Ditie initially seems able to traverse the visible boundaries of national difference, being on a strictly material level accepted by the Germans currently occupying his native country. He remarks that none less than `the Bureau for the Defense of German Honour and Blood could find no objection to my marrying an Aryan of German blood’1, and this double evocation of `blood’ reflects these purely biological grounds on which Ditie is grudgingly accepted into the Reich. This sense of acceptance even extends to his denial of the Czech name `Ditě, which means child’ (Hrabal, pg. 135). Recoiling from the infantile nature of `child’, Ditie states triumphantly that `Now I was Herr Ditie, and for the Germans there was no child in my name’ (Hrabal, pg. 135). This bestowal of the German honorific `Herr’ appears to officially name Ditie a German subject, suggesting that the boundary of nationality has been truly surmounted. However, Hrabal punctures this optimism by confining Ditie within an unspoken boundary of racial prejudice.
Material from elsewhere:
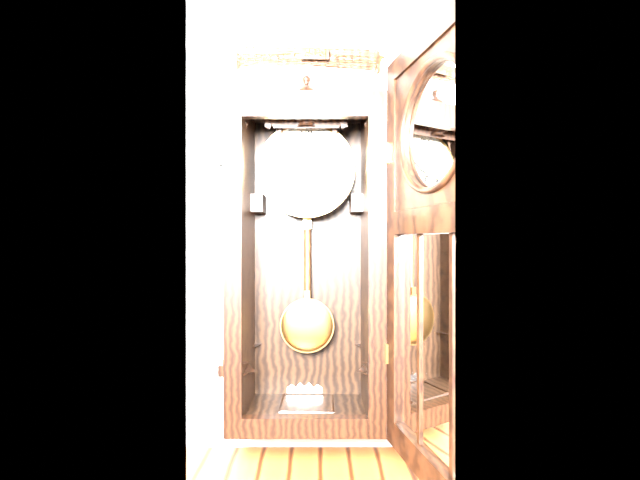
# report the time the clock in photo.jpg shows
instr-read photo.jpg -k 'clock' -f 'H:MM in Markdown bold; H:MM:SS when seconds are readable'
**6:09**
After his wedding to Lise, Ditie notes `that they put up with me as an Aryan but still considered me a dumb Bohemian despite my bright yellow hair’ (Hrabal, pg. 143). Despite fulfilling the surface requirements of the Master Race, namely `bright yellow hair’ and the aforementioned `German blood’, Ditie cannot cross this invisible barrier; he remains `a dumb Bohemian’. Later on, Hrabal puts this even more starkly when Ditie states `I became an alien’ (Hrabal, pg. 144). This self-classification as `alien’ is the ultimate estrangement from his alleged new compatriots; Ditie’s attempt to cross the tacit boundaries of racial prejudice is depicted as one that results only in complete social alienation. Critic and cultural theorist Raymond Williams interprets alienation in his “Keywords” as an `extensive feeling of a division between man and society’2. Hrabal echoes this sense of the word through his depiction of an unspoken, yet rigidly policed `division’ between Ditie and thepparatus of the Third Reich.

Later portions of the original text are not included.